German Foreign Minister Guido Westerwelle demanded that Syria grant full access to United Nations chemicals weapons experts to investigate the allegations.

"We are very worried about the reports that poison gas has been used near Damascus. These reports are very serious and if they are confirmed would be outrageous," Westerwelle told a joint news conference with his Turkish counterpart.

"We call for this clarification to be made possible promptly and for the United Nations chemical weapons experts who are now in the country be given access immediately to check these accusations," he said.

Turkey said that a red line had been crossed.

"Several red lines have been crossed - if sanctions are not imposed immediately, then we will lose our power to deter," Turkish Foreign Minister Ahmet Davutoglu said, speaking at the news conference.

Davutoglu, speaking through an interpreter, said the allegations "must be cleared up in the most objective way." He said he'd spoken to U.N. Secretary General Ban Ki-moon and told him that "the U.N. must not behave hesitantly anymore; sanctions must now be imposed."

Britain said its first priority was to verify the facts surrounding the reported attack, but said it could not rule out any option to end the bloodshed there.

""We believe a political solution is the best way to end the bloodshed," a spokesman from the British Foreign Office told Reuters. "However, the Prime Minister and Foreign Secretary have said many times we cannot rule out any option ... that might save innocent lives in Syria."

The Syrian government has denied the accusations that it carried out a chemical attack Wednesday.

Syrian Information Minister Omran Zoabi said the allegations of chemical attacks, just days after the arrival of a U.N. investigation team, were "illogical and fabricated."

Assad's Shiite backer Iran said the Syrian government could not have been behind the possible chemical weapon attack as Assad had the upper hand in the fighting.

Russia, which has rejected the Syrian opposition claims of a chemical weapons attack as a "premeditated provocation", said that despite the site falling in a zone controlled by rebels, the U.N. team would need the approval of Damascus to visit there.

"We proceed from the premise that the mission must agree on this visit with the Syrian side, as the receiving party," the Russian foreign ministry's official spokesman said in Moscow.

Israel said Thursday it believed Syrian forces had used chemical weapons, and it accused the world of turning a blind eye to such attacks.

"The world condemns, the world investigates, the world pays lip service," Strategic Affairs Minister Yuval Steinitz said on Israel Radio.

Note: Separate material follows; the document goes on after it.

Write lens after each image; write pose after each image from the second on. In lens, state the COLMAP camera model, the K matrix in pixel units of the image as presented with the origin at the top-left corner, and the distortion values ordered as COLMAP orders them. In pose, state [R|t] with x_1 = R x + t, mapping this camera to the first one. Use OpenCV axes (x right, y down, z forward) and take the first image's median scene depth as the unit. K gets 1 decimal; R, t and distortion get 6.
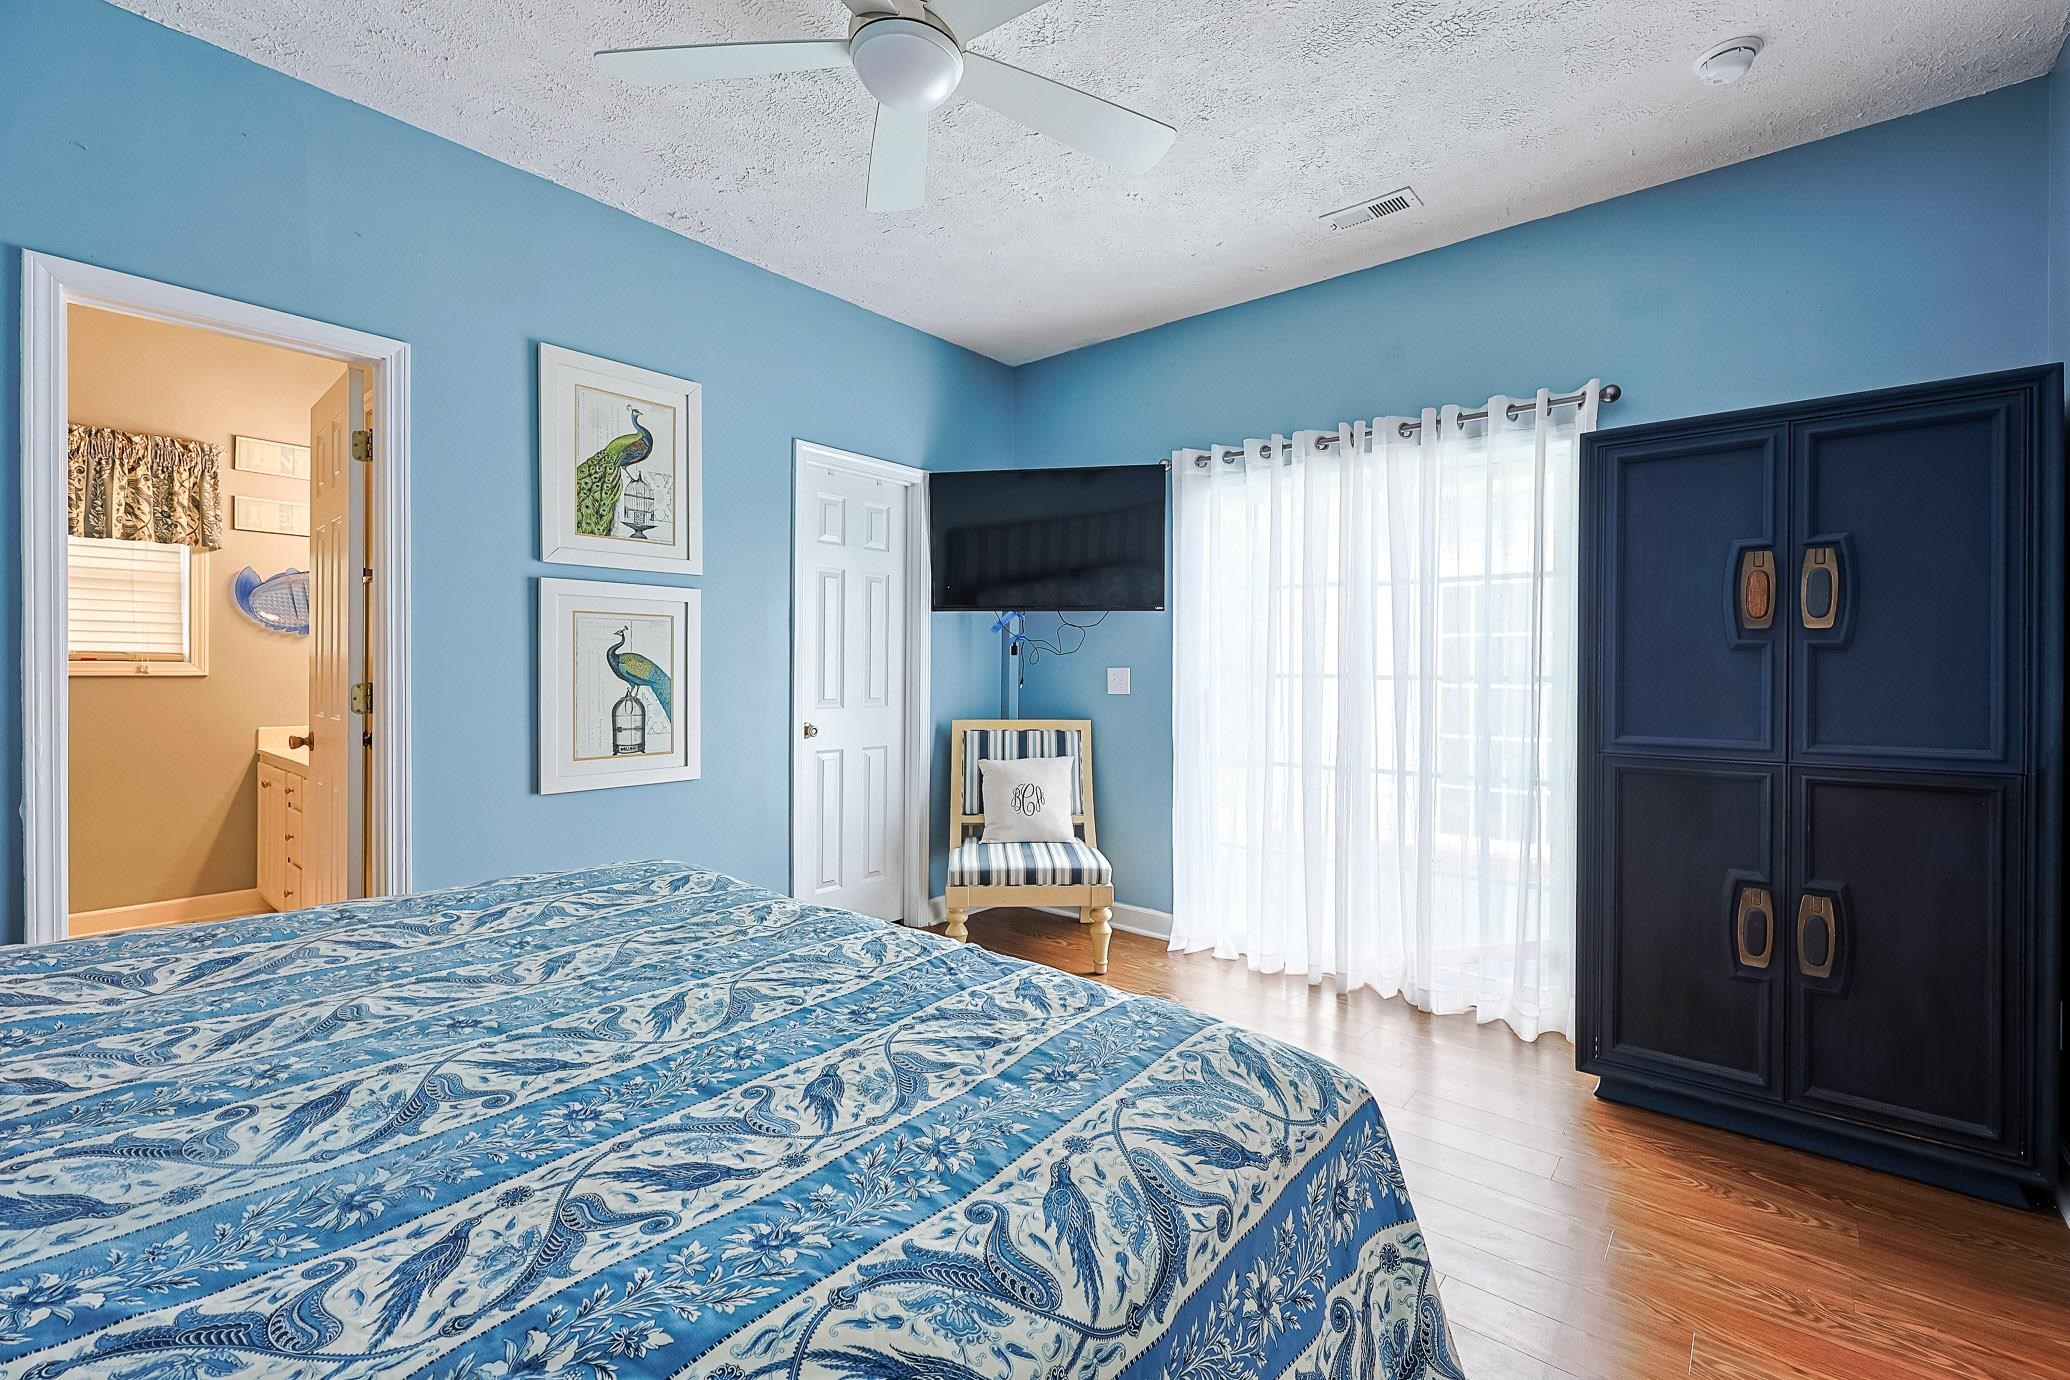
lens RADIAL K [[903.5, 0, 1038.0], [0, 903.5, 678.8], [0, 0, 1]] dist [0.000856, 0.000206]
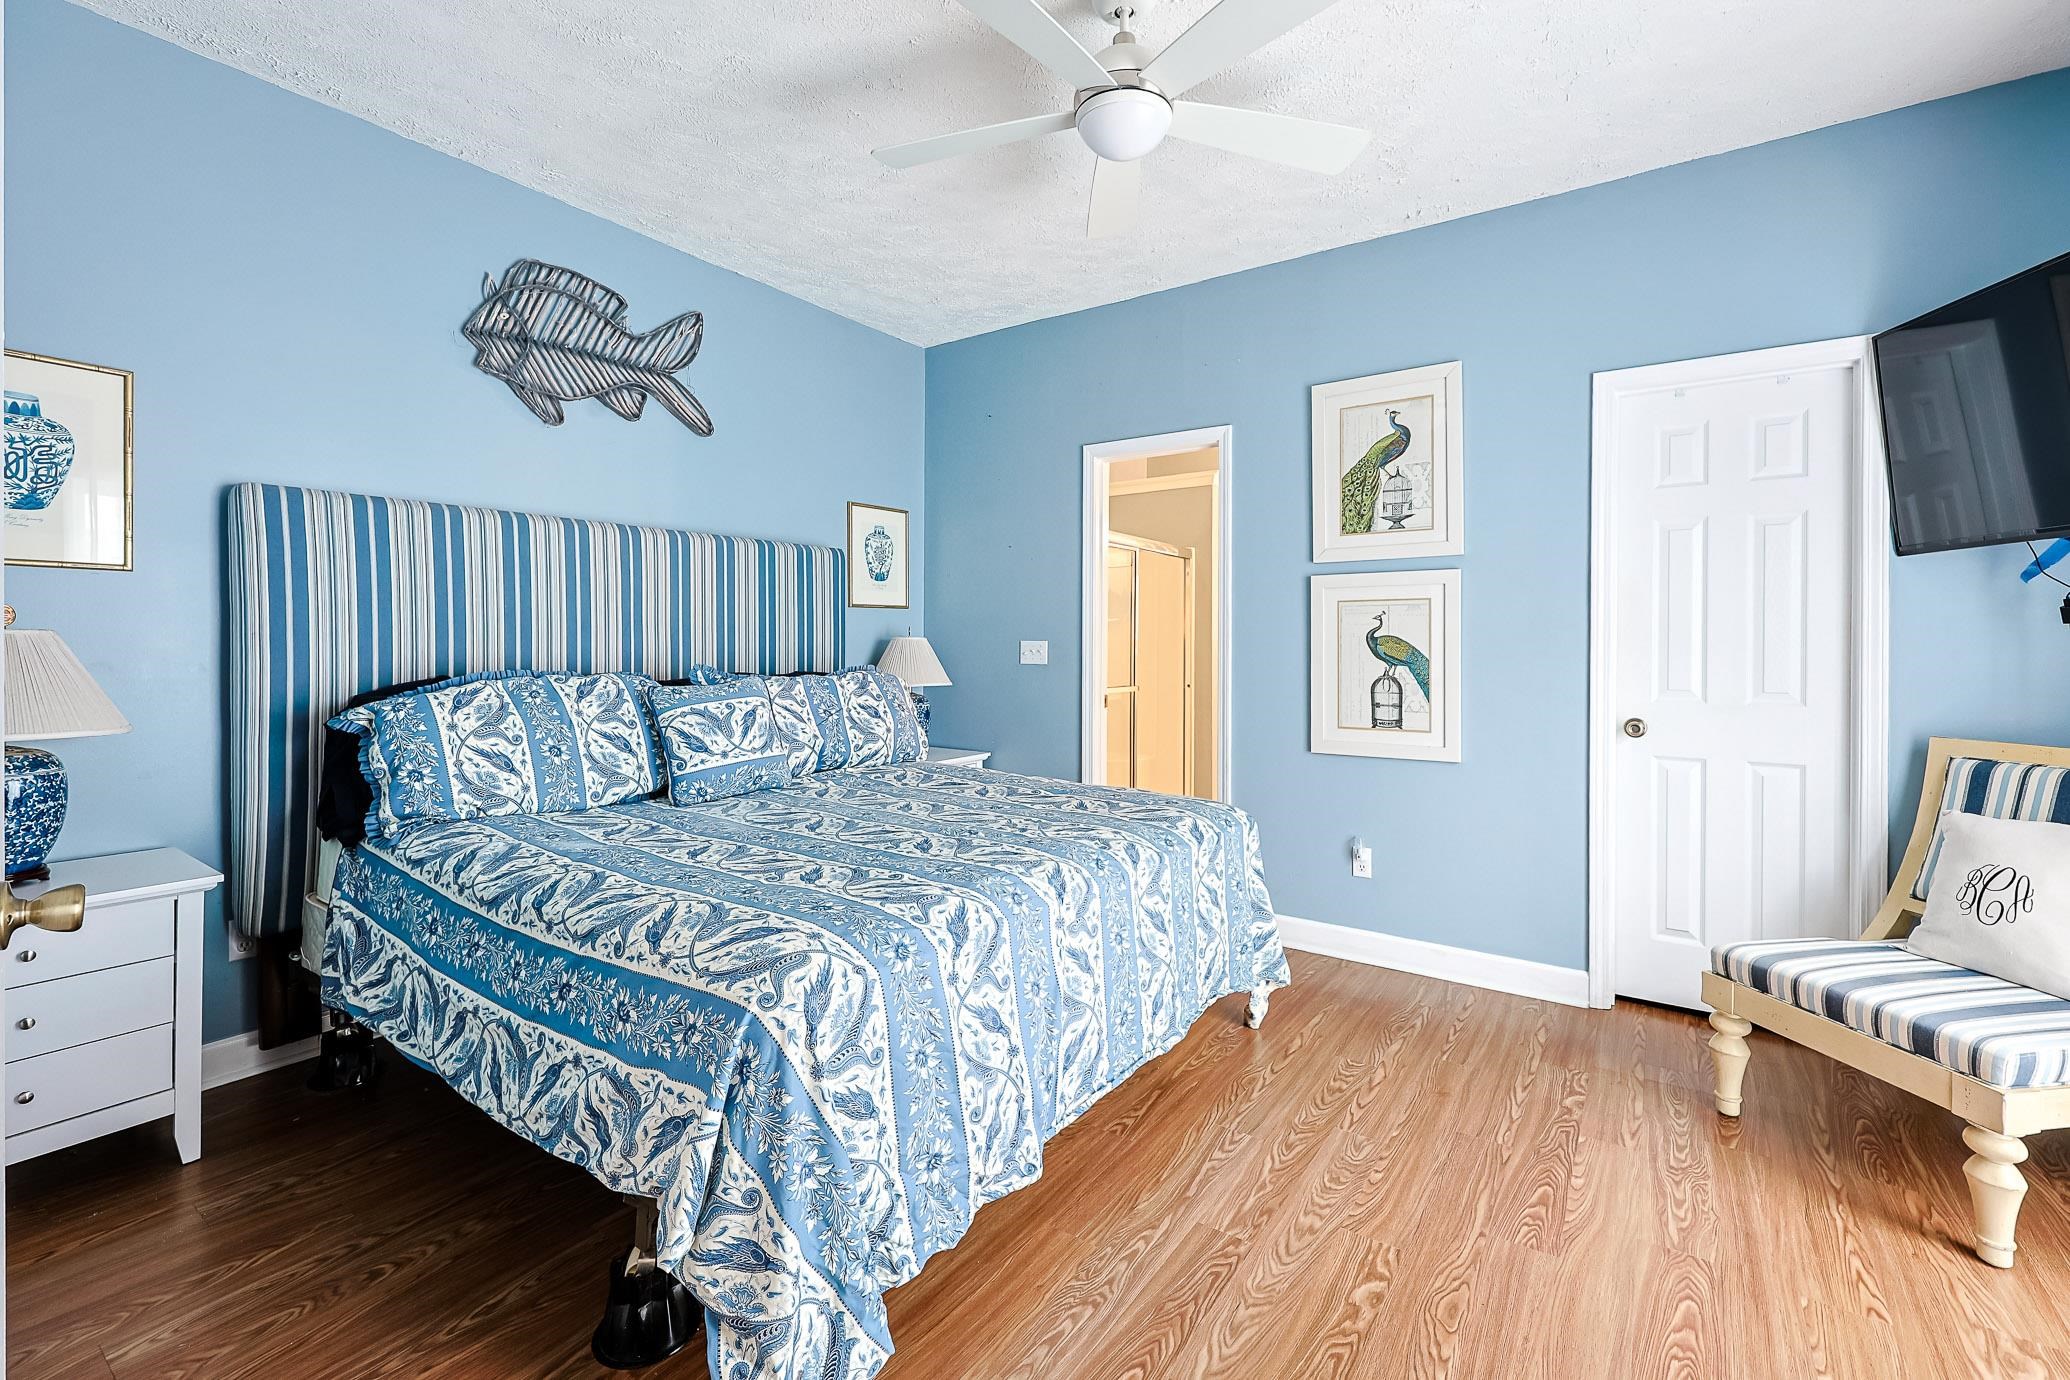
lens RADIAL K [[903.5, 0, 1033.4], [0, 903.5, 655.7], [0, 0, 1]] dist [0.000856, 0.000206]
pose [[0.065074, 0.002120, -0.997878, 0.604981], [-0.015246, 0.999883, 0.001130, 0.000925], [0.997764, 0.015140, 0.065099, 0.500451]]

"Nothing tangible or significant has been done in the past two years to halt (President Bashar al-) Assad's incessant massacre of his citizens," he said.

Human rights groups backed calls for access for the U.N. inspectors to the sites of the alleged attacks.

Should the allegations be true, "the attacks would amount to war crimes," said Amnesty International's deputy director for the Middle East and North Africa Hassiba Hadj Sahraoui, who urged the U.N. inspectors to visit the site.

New York-based Human Rights Watch said that the descriptions its staff heard from witnesses are "consistent with the use of chemical nerve agents."

"A huge number of people in Ghouta (towns east of Damascus) are dead, doctors and witnesses are describing horrific details that look like a chemical weapons attack and the government claims it didn't do it," said Joe Stork, HRW's acting Middle East director.

"The only way to find out what really happened in Ghouta is to let U.N. inspectors in," Stork added.

In Ghouta on Thursday, rockets and heavy mortar rounds hit the rebel-held areas of Jobar and Zamalka, which are on the eastern outskirts of the capital, activists said.

Rockets also hit the nearby district of Qaboun to the north, where rebel fighters have repelled attempts by loyalist forces to overrun the area, and the Yarmouk Palestinian refugee camp area to the south, the activists added.